__Instructions to follow__. The full set of entries below should be transcribed exactly.

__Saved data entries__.
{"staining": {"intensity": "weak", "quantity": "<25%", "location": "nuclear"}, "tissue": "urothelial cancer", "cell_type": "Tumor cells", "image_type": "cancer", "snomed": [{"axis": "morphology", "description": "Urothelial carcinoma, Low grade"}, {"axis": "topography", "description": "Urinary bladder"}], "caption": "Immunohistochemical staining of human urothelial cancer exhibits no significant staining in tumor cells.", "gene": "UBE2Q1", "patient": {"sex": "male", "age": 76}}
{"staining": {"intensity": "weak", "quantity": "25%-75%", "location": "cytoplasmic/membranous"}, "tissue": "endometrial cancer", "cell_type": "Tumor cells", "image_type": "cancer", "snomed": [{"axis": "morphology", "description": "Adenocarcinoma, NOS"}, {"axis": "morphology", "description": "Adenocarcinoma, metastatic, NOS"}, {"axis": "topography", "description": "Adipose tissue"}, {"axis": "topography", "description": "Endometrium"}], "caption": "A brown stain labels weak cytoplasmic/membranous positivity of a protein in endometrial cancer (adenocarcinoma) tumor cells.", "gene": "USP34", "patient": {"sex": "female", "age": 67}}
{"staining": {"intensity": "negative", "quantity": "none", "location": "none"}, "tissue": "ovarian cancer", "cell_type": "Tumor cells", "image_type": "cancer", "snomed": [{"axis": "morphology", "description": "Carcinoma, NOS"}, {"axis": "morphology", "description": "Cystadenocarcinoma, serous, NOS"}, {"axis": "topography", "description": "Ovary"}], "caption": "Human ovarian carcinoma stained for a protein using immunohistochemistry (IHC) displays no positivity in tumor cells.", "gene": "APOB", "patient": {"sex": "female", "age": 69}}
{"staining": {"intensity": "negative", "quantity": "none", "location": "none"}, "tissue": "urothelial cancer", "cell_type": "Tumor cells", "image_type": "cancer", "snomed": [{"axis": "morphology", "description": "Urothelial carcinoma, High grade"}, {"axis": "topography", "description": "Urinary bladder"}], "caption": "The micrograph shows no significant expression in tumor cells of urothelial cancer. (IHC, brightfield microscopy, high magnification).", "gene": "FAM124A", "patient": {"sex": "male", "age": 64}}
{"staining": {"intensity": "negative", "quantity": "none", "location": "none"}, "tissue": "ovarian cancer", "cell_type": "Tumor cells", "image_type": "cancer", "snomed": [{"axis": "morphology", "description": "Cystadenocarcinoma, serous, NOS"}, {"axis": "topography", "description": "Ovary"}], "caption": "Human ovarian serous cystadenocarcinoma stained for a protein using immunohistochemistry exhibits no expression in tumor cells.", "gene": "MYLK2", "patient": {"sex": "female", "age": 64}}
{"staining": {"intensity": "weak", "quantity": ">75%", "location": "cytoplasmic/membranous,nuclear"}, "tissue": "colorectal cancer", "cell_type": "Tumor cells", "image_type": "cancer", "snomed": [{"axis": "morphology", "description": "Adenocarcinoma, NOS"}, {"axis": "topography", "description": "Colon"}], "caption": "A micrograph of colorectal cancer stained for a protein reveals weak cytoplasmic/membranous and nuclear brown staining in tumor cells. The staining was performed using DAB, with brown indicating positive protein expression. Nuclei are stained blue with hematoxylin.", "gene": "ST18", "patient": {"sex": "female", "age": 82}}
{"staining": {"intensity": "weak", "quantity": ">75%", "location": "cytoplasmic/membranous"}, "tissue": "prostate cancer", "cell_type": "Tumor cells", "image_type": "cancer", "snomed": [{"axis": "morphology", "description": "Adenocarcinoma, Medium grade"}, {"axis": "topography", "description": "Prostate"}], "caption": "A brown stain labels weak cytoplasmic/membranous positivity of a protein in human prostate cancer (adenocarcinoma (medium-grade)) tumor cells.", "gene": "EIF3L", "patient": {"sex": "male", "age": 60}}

__Solved problem__.
{"staining": {"intensity": "weak", "quantity": "<25%", "location": "nuclear"}, "tissue": "urothelial cancer", "cell_type": "Tumor cells", "image_type": "cancer", "snomed": [{"axis": "morphology", "description": "Urothelial carcinoma, Low grade"}, {"axis": "topography", "description": "Urinary bladder"}], "caption": "Immunohistochemical staining of human urothelial cancer exhibits no significant staining in tumor cells.", "gene": "UBE2Q1", "patient": {"sex": "male", "age": 76}}
{"staining": {"intensity": "weak", "quantity": "25%-75%", "location": "cytoplasmic/membranous"}, "tissue": "endometrial cancer", "cell_type": "Tumor cells", "image_type": "cancer", "snomed": [{"axis": "morphology", "description": "Adenocarcinoma, NOS"}, {"axis": "morphology", "description": "Adenocarcinoma, metastatic, NOS"}, {"axis": "topography", "description": "Adipose tissue"}, {"axis": "topography", "description": "Endometrium"}], "caption": "A brown stain labels weak cytoplasmic/membranous positivity of a protein in endometrial cancer (adenocarcinoma) tumor cells.", "gene": "USP34", "patient": {"sex": "female", "age": 67}}
{"staining": {"intensity": "negative", "quantity": "none", "location": "none"}, "tissue": "ovarian cancer", "cell_type": "Tumor cells", "image_type": "cancer", "snomed": [{"axis": "morphology", "description": "Carcinoma, NOS"}, {"axis": "morphology", "description": "Cystadenocarcinoma, serous, NOS"}, {"axis": "topography", "description": "Ovary"}], "caption": "Human ovarian carcinoma stained for a protein using immunohistochemistry (IHC) displays no positivity in tumor cells.", "gene": "APOB", "patient": {"sex": "female", "age": 69}}
{"staining": {"intensity": "negative", "quantity": "none", "location": "none"}, "tissue": "urothelial cancer", "cell_type": "Tumor cells", "image_type": "cancer", "snomed": [{"axis": "morphology", "description": "Urothelial carcinoma, High grade"}, {"axis": "topography", "description": "Urinary bladder"}], "caption": "The micrograph shows no significant expression in tumor cells of urothelial cancer. (IHC, brightfield microscopy, high magnification).", "gene": "FAM124A", "patient": {"sex": "male", "age": 64}}
{"staining": {"intensity": "negative", "quantity": "none", "location": "none"}, "tissue": "ovarian cancer", "cell_type": "Tumor cells", "image_type": "cancer", "snomed": [{"axis": "morphology", "description": "Cystadenocarcinoma, serous, NOS"}, {"axis": "topography", "description": "Ovary"}], "caption": "Human ovarian serous cystadenocarcinoma stained for a protein using immunohistochemistry exhibits no expression in tumor cells.", "gene": "MYLK2", "patient": {"sex": "female", "age": 64}}
{"staining": {"intensity": "weak", "quantity": ">75%", "location": "cytoplasmic/membranous,nuclear"}, "tissue": "colorectal cancer", "cell_type": "Tumor cells", "image_type": "cancer", "snomed": [{"axis": "morphology", "description": "Adenocarcinoma, NOS"}, {"axis": "topography", "description": "Colon"}], "caption": "A micrograph of colorectal cancer stained for a protein reveals weak cytoplasmic/membranous and nuclear brown staining in tumor cells. The staining was performed using DAB, with brown indicating positive protein expression. Nuclei are stained blue with hematoxylin.", "gene": "ST18", "patient": {"sex": "female", "age": 82}}
{"staining": {"intensity": "weak", "quantity": ">75%", "location": "cytoplasmic/membranous"}, "tissue": "prostate cancer", "cell_type": "Tumor cells", "image_type": "cancer", "snomed": [{"axis": "morphology", "description": "Adenocarcinoma, Medium grade"}, {"axis": "topography", "description": "Prostate"}], "caption": "A brown stain labels weak cytoplasmic/membranous positivity of a protein in human prostate cancer (adenocarcinoma (medium-grade)) tumor cells.", "gene": "EIF3L", "patient": {"sex": "male", "age": 60}}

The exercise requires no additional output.